Olivia Stapp on June 1, 2009
La traviata, which opens June 13 in San Francisco Opera’s summer-season run, is a daunting opera for the soprano performing the role of Violetta Valery. Before the singing even begins, the overture has already foretold of a mixture of transport, anguish, and doom that the protagonist must actualize. 
La traviata
Every soprano remarks about the difficulty of the first-act aria, “Ah, fors’é lui” (Perhaps he is the one); it comes careening down the stage much too soon, before the singer has had a chance to become fully warmed up. Its first section contains delicate, reflective musings about whether she has finally met a man who would be able to save her from her life as a courtesan — a man who could love her enough to forget her past. This interlude is followed by an explosion of cynicism and irony, cast in the most hazardous vocal writing that Giuseppe Verdi could muster: high C’s, high D’s, coloratura ... the works, speeding along to the finish, when, if she can still cope with it, an optional high E-flat awaits her. The singers who can manage with “ease” the vocalism necessary at this point are likely to lack the dramatic quality needed to convey with full force the emotional impact of what is yet to come.

Add one more key requirement: physique du role. An essential element of Violetta’s capacity to win and retain the devotion of many men of wealth and distinction, both in fiction and in reality, was her dazzling beauty. She was set apart from others also by what her creator called “her distinction of manner, her spirited conversation.” She was said to possess “elegance to the highest degree.” “She was thin and pale and had magnificent hair down to the ground.” “Her fine skin marked by blue veins indicated that she was consumptive. She was no common woman of ill repute.”

Violetta played the piano well, enjoyed the theater, and spoke excellent French. It was her combination of beauty and natural tact, along with refinement, that attracted, and retained, her many prominent friends. The soprano who essays this role must, ideally, master not only Verdi’s excruciatingly demanding vocal line and the tale’s powerful emotional thrust, but also the challenge of portraying, with convincing elegance, the image of the intriguing and beautiful demimondaine Violetta.

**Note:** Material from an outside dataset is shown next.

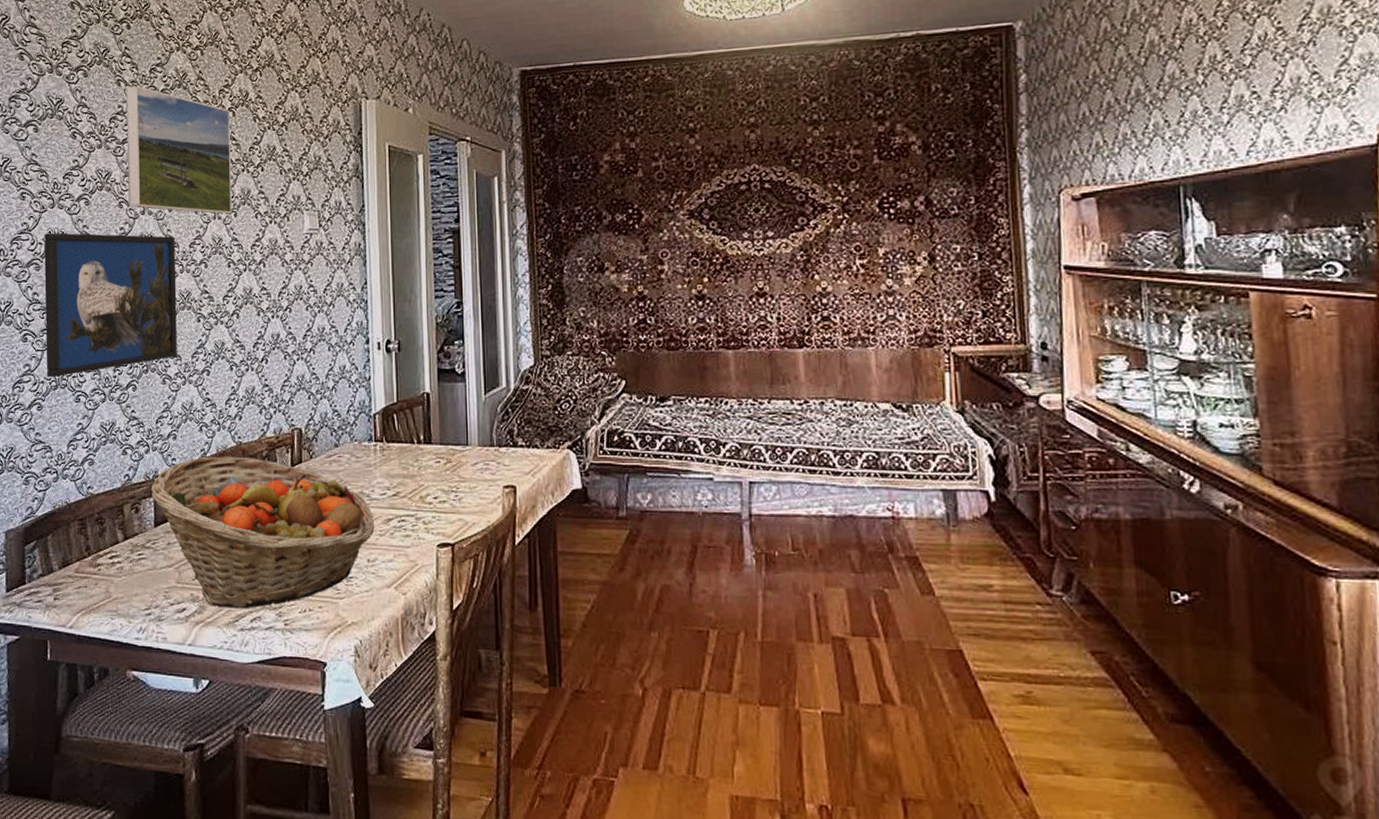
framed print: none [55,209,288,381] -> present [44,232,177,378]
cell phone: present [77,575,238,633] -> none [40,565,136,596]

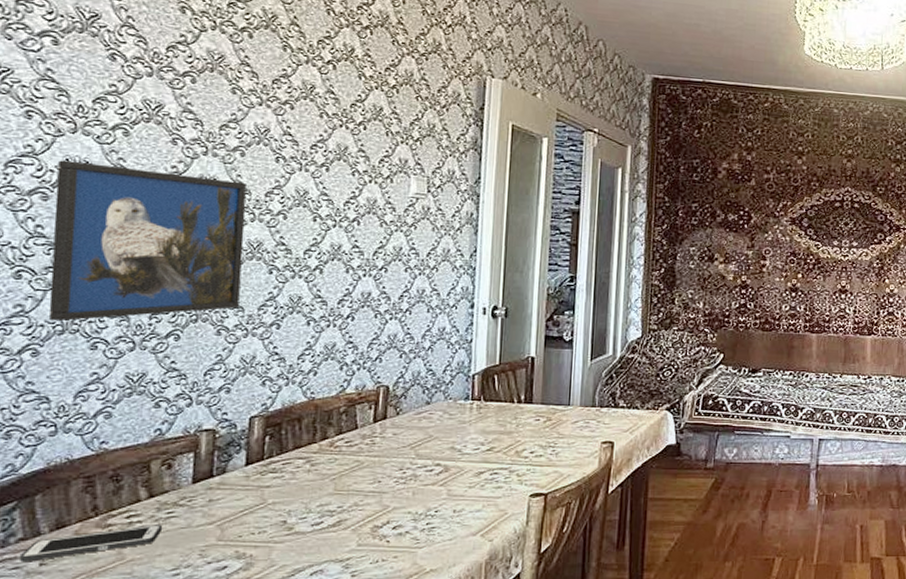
cell phone: none [40,565,136,596] -> present [19,525,163,562]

Then there is also, of course, the task of confronting the greatest soprano phrase in all of Italian opera: “Amami, Alfredo” (Love me, Alfredo). Here Violetta is facing the sacrifice of her great and consuming love for a noble cause. This is a phrase that requires such emotional grandeur from the protagonist that the audience must either scream “Bravo!” or be brought to tears. (I have witnessed both these effects, fortissimo.) Sarah Bernhardt was famed for her portrayal of this role, in the play La Dame aux camélias by Dumas (the son). When the renowned Italian actress Eleanora Duse put herself in direct competition by performing it in Paris, she was said by the critics to be “interesting and pathetic” but was characterized as being “too middle class, too remote” to play the demimondaine. Even the great Duse could not measure up to the task.

The woman Violetta Valery (her operatic name), alias Marguerite Gautier (the play name), alias Marie Duplessis (the courtesan name), née Alphonsine Duplessis (her birth name) actually lived and died in Paris and now lies buried in the Montmartre Cemetery. She was likely prostituted at a young age by her sodden father. She was driven to sell herself “because honest work would never have brought me the luxury I craved for irresistibly; I wanted to know the refinements and pleasure of artistic taste, the joy of living in elegant and cultivated society.”

Anna Netrebko

In the opera we have a thrice-removed fictionalized version of this fascinating woman. There was an actual, beautiful young courtesan in Paris who died in her early 20s of consumption. But in both the play and the opera she is given a “chance,” like Mary Magdalene, to redeem herself. She is driven to sacrifice her great love in order to save her lover’s family from the disgrace of association with her. More than with any other female in Verdi’s works, we can relate to this fallen woman who possesses, nonetheless, both elegance and grace, and moreover a noble heart,. But to make it happen for us, the prima donna must bring together immense virtuosity on many fronts.

The San Francisco Opera opening night (June 13) casting of La traviata looks most promising. If the stunning Anna Netrebko can come close to what she did with this role in Salzburg, it will be a thrilling event. I am unable to recall a better interpretation combined with such sovereign vocal control. A few equally thrilling snippets may be heard on old recordings — from the likes of Muzio, Olivero, and Zeani and of course Callas — and there is the Zeffirelli film, marvelous to look at, but not well recorded. Also available is the Covent Garden DVD with the excellent Angela Georghiu, but there’s nothing like the Traviata from Salzburg. Netrebko reaches into some dark desperation within, some unspoken self-violence, and thoroughly avoids the cliched and simplistic. This is one soprano who has it all.